§ **MATERIAL FOR THIS TASK**:
- Opening Delimiter -
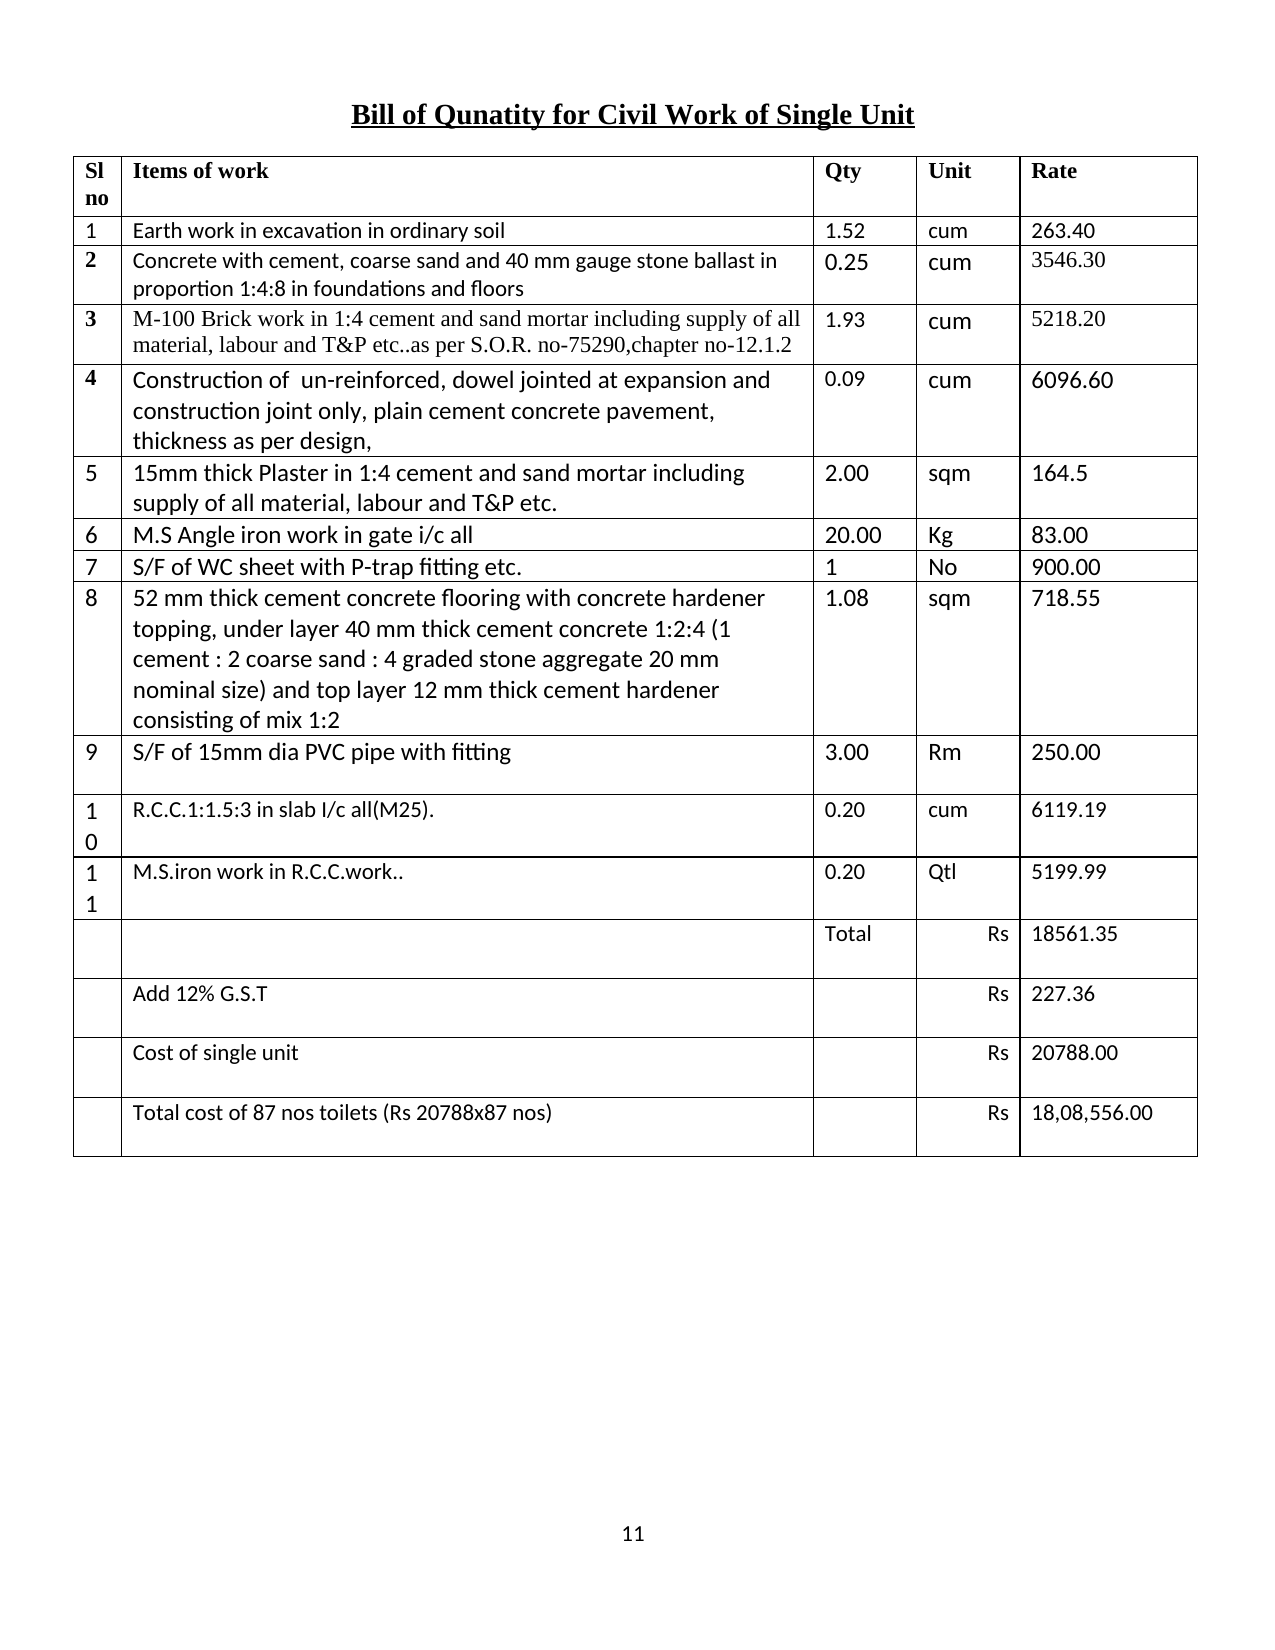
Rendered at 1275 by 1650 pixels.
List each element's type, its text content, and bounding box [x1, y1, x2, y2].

table_cell 52 mm thick cement concrete flooring with concrete hardener topping, under layer 40 mm thick cement concrete 1:2:4 (1 cement : 2 coarse sand : 4 graded stone aggregate 20 mm nominal size) and top layer 12 mm thick cement hardener consisting of mix 1:2 [122, 582, 813, 735]
table_cell 0.09 [814, 365, 916, 456]
table_cell 4 [74, 365, 121, 456]
table_cell Rs [917, 979, 1019, 1037]
table_cell 250.00 [1021, 736, 1197, 794]
table_cell [814, 1098, 916, 1156]
table_cell cum [917, 795, 1019, 856]
table_cell 6119.19 [1021, 795, 1197, 856]
table_cell Cost of single unit [122, 1038, 813, 1097]
table_cell 8 [74, 582, 121, 735]
table_cell Qtl [917, 858, 1019, 918]
table_header Sl no [74, 157, 121, 216]
table_cell 0.25 [814, 246, 916, 304]
table_cell 9 [74, 736, 121, 794]
text Bill of Qunatity for Civil Work of Single Unit [75, 97, 1191, 130]
table_cell [74, 1038, 121, 1097]
table_cell 18,08,556.00 [1021, 1098, 1197, 1156]
table_cell 20.00 [814, 519, 916, 550]
table_cell 6096.60 [1021, 365, 1197, 456]
table_cell S/F of WC sheet with P-trap fitting etc. [122, 551, 813, 581]
table_cell 5218.20 [1021, 305, 1197, 363]
table_cell Total [814, 920, 916, 978]
table_cell 718.55 [1021, 582, 1197, 735]
table_cell 1 [74, 217, 121, 245]
table_cell 2.00 [814, 457, 916, 518]
table_cell Add 12% G.S.T [122, 979, 813, 1037]
table_cell 15mm thick Plaster in 1:4 cement and sand mortar including supply of all material, labour and T&P etc. [122, 457, 813, 518]
table_cell M.S Angle iron work in gate i/c all [122, 519, 813, 550]
table_cell Kg [917, 519, 1019, 550]
table_cell Total cost of 87 nos toilets (Rs 20788x87 nos) [122, 1098, 813, 1156]
table_cell cum [917, 305, 1019, 363]
table_cell Rm [917, 736, 1019, 794]
table_cell 1.08 [814, 582, 916, 735]
table_cell [122, 920, 813, 978]
table_cell 1.93 [814, 305, 916, 363]
table_cell 10 [74, 795, 121, 856]
table_cell 2 [74, 246, 121, 304]
table_cell M.S.iron work in R.C.C.work.. [122, 858, 813, 918]
table_cell [74, 979, 121, 1037]
table_cell Rs [917, 920, 1019, 978]
table_cell 900.00 [1021, 551, 1197, 581]
table_cell [74, 1098, 121, 1156]
table_cell sqm [917, 457, 1019, 518]
table_cell [814, 1038, 916, 1097]
table_cell 263.40 [1021, 217, 1197, 245]
table_cell Rs [917, 1038, 1019, 1097]
table_header Unit [917, 157, 1019, 216]
table_cell 0.20 [814, 795, 916, 856]
table_cell 5 [74, 457, 121, 518]
table_cell Concrete with cement, coarse sand and 40 mm gauge stone ballast in proportion 1:4:8 in foundations and floors [122, 246, 813, 304]
table_cell 3 [74, 305, 121, 363]
table_cell No [917, 551, 1019, 581]
table_cell 20788.00 [1021, 1038, 1197, 1097]
table_cell 0.20 [814, 858, 916, 918]
table_cell 5199.99 [1021, 858, 1197, 918]
table_cell 83.00 [1021, 519, 1197, 550]
table_cell sqm [917, 582, 1019, 735]
table_cell cum [917, 365, 1019, 456]
table_cell 3.00 [814, 736, 916, 794]
table_cell Rs [917, 1098, 1019, 1156]
table_header Items of work [122, 157, 813, 216]
table_header Rate [1021, 157, 1197, 216]
table_cell Earth work in excavation in ordinary soil [122, 217, 813, 245]
table_cell R.C.C.1:1.5:3 in slab I/c all(M25). [122, 795, 813, 856]
table_cell 6 [74, 519, 121, 550]
table_cell 1 [814, 551, 916, 581]
table_cell 7 [74, 551, 121, 581]
table_cell 18561.35 [1021, 920, 1197, 978]
table_cell 227.36 [1021, 979, 1197, 1037]
table_cell cum [917, 217, 1019, 245]
table_cell 3546.30 [1021, 246, 1197, 304]
table_cell 11 [74, 858, 121, 918]
table_cell M-100 Brick work in 1:4 cement and sand mortar including supply of all material, labour and T&P etc..as per S.O.R. no-75290,chapter no-12.1.2 [122, 305, 813, 363]
table_cell [74, 920, 121, 978]
table_cell S/F of 15mm dia PVC pipe with fitting [122, 736, 813, 794]
table_cell 164.5 [1021, 457, 1197, 518]
table_cell 1.52 [814, 217, 916, 245]
table_cell Construction of un-reinforced, dowel jointed at expansion and construction joint only, plain cement concrete pavement, thickness as per design, [122, 365, 813, 456]
table_cell [814, 979, 916, 1037]
table_cell cum [917, 246, 1019, 304]
table_header Qty [814, 157, 916, 216]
- Closing Delimiter -
§ **EXERCISE REQUIREMENTS**:
Would you give the number of lines above that hold "text"? Only the number is needed.

§ **TASK OUTPUT**:
2